Mi abuela era analfabeta y apenas se alejó algunos kilómetros de su pueblo a lo largo de toda su vida. Tomó conciencia en la guerra, vivió los años del hambre, salió adelante en las décadas sin libertad, recibió la democracia con indiferencia, prácticamente no disfrutó la revolución tecnológica y murió en una pandemia global, tras sobrevivir a una operación, permanecer casi un mes, incomunicada, postrada en una cama de hospital, sufrir una neumonía y mortalmente una sepsis.
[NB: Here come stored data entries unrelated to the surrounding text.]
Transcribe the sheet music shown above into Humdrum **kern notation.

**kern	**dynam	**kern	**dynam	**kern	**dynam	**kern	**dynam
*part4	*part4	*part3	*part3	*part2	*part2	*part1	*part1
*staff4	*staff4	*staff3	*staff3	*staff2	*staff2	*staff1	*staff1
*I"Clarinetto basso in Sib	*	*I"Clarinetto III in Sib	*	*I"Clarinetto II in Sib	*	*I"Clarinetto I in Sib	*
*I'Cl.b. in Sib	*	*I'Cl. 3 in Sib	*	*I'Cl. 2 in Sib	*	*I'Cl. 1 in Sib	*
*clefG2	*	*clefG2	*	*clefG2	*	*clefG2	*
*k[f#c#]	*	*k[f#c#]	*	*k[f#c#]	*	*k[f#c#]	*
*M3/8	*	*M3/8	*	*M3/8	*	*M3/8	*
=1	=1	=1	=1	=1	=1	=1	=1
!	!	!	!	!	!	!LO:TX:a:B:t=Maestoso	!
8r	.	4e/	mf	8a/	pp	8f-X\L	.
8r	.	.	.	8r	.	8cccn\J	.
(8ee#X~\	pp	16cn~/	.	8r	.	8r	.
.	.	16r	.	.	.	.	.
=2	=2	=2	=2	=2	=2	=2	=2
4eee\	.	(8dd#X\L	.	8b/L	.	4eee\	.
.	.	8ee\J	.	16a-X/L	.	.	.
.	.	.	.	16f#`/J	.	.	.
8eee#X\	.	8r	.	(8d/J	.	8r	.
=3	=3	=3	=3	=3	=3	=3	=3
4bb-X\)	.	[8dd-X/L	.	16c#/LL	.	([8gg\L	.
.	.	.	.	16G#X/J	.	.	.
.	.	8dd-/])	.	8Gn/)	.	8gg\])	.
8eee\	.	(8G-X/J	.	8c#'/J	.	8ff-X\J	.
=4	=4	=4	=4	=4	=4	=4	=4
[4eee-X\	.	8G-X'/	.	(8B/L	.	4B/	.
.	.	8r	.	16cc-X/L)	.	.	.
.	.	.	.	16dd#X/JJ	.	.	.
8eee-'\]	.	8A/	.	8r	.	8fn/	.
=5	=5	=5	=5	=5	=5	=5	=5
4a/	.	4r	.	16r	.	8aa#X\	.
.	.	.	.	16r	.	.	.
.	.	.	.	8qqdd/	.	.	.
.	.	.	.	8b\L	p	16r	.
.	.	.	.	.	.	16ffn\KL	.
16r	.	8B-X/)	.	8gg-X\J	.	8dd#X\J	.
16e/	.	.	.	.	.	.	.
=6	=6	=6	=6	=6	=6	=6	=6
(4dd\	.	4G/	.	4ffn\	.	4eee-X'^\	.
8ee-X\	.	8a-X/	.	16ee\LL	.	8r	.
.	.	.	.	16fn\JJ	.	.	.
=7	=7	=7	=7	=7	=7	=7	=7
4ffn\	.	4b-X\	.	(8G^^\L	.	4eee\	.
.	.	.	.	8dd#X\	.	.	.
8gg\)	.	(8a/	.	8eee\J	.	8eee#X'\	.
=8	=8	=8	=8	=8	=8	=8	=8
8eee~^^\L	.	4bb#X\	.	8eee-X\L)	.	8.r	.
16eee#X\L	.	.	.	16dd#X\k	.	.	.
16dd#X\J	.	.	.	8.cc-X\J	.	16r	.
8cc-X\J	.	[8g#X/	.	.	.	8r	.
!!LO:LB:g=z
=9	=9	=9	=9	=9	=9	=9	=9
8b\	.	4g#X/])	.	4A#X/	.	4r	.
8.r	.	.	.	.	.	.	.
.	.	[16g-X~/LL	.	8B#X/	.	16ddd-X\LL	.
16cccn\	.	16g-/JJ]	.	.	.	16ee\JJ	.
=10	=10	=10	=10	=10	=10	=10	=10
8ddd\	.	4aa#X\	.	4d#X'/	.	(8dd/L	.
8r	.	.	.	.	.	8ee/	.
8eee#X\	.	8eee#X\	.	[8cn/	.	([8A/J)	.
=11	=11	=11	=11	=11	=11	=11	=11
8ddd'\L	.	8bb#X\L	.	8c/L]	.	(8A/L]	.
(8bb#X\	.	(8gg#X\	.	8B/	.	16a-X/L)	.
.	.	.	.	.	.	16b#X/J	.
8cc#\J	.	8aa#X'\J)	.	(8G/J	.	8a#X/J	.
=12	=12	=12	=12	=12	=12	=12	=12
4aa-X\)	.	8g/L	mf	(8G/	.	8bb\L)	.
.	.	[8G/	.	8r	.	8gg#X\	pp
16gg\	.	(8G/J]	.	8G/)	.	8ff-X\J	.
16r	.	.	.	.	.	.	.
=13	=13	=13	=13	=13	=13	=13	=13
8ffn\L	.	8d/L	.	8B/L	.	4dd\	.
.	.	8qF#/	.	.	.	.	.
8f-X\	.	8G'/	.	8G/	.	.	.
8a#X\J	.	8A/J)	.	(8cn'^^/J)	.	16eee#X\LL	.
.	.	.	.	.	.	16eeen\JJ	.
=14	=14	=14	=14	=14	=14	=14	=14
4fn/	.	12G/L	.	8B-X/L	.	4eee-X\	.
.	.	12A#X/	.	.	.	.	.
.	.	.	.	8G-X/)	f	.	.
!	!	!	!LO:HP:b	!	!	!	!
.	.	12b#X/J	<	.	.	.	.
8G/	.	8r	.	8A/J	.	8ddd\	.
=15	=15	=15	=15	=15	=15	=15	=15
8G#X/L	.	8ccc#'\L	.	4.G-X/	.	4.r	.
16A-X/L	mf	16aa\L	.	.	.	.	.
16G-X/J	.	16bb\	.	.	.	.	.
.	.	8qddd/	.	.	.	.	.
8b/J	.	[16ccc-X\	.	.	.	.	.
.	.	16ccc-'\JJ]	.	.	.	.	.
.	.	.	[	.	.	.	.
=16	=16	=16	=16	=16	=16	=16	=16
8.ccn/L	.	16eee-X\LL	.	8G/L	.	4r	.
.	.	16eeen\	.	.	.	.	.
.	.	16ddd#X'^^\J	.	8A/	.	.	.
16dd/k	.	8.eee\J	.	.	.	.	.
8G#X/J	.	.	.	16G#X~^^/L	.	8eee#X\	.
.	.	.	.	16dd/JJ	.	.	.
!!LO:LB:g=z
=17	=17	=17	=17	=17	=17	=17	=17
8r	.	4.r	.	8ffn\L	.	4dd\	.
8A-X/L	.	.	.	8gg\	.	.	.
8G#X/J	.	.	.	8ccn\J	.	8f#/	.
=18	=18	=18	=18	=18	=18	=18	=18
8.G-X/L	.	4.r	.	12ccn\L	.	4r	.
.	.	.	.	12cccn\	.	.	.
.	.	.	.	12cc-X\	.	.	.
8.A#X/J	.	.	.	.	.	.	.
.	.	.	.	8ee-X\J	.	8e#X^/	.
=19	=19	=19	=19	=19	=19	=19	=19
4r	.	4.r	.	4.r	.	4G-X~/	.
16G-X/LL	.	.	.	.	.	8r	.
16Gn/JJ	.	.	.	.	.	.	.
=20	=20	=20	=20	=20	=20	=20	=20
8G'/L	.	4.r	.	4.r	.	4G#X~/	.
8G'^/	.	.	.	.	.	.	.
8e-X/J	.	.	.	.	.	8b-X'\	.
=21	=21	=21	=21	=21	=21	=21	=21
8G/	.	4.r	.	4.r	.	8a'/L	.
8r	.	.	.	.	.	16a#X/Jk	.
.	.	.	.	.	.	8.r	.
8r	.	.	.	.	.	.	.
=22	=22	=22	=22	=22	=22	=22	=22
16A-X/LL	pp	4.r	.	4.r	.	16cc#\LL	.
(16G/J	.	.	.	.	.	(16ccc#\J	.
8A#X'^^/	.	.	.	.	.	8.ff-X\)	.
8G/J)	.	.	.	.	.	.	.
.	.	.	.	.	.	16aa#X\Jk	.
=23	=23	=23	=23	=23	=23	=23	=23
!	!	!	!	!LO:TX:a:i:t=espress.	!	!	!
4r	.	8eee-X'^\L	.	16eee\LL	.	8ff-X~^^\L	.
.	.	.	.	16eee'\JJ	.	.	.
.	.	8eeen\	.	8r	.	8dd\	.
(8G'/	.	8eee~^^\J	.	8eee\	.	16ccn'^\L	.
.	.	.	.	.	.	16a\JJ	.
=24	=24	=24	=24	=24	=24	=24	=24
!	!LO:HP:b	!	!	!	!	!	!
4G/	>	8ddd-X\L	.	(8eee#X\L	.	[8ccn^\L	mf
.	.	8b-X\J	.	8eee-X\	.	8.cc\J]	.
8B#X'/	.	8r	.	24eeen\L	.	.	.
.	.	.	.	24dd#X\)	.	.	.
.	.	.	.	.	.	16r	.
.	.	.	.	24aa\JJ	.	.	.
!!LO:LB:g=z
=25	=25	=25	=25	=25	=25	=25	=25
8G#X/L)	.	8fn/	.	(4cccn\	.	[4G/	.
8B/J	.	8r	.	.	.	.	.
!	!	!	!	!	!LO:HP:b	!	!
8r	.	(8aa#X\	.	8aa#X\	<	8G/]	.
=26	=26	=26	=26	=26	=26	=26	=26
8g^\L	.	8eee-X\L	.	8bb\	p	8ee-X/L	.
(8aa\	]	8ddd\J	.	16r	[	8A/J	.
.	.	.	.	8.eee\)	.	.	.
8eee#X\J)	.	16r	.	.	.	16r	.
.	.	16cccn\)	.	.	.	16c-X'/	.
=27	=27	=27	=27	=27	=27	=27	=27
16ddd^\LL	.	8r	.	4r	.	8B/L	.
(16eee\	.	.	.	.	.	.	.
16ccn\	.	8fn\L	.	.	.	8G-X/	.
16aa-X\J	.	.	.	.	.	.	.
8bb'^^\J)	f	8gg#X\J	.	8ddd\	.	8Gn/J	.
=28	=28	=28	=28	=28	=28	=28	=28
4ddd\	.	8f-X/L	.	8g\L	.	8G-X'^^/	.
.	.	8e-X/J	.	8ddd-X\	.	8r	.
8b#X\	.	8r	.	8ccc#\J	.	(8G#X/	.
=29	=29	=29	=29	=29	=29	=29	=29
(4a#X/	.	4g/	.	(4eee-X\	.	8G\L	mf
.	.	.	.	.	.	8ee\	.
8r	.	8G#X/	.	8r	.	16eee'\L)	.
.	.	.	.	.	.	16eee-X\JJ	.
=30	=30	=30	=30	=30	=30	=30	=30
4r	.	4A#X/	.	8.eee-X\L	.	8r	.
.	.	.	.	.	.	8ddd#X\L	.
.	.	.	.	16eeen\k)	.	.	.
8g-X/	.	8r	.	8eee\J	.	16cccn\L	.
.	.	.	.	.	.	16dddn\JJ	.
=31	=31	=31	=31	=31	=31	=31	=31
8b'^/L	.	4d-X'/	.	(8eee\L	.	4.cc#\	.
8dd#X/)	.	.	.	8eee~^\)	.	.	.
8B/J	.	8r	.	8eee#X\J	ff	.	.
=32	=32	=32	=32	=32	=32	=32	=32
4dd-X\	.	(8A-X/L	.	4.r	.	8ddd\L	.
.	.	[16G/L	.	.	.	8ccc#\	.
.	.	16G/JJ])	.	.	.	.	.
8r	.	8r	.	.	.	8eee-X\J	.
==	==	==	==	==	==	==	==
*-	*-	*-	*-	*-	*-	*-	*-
Su conocimiento del mundo se podría juzgar de limitado. Sin embargo, aquella mujer de la Alcarria madrileña, que añadía rudimentarios monigotes a los teléfonos de su agenda para poder relacionarlos y que coleccionaba recortes de marcas y envases para no equivocarse de productos en la tienda, supo imaginar un futuro mejor para su hijo. Supo del apoyo mutuo sin que nadie se lo explicara. Supo ayudar a todos los que se le acercaban, respetando las particularidades de cada uno de ellos. Y fueron muchos, créanme. Sobre todo, supo amar sin condicionantes, sin esperar nada a cambio. Incansable, repartió torrijas, rosquillas, tortillas, pisto o gachas irrepetibles como muestra de su devoción por los demás, de un sentido universal y natural de la redistribución y la justicia.
Se llamaba Teresa. Hija de Donato y de Teresa. Madre de Santos. Mi abuela. Y la de mi hermano, que al menos pudo hablarle con dulzura una última vez, decirle que no la habíamos olvidado. La abuela de todos.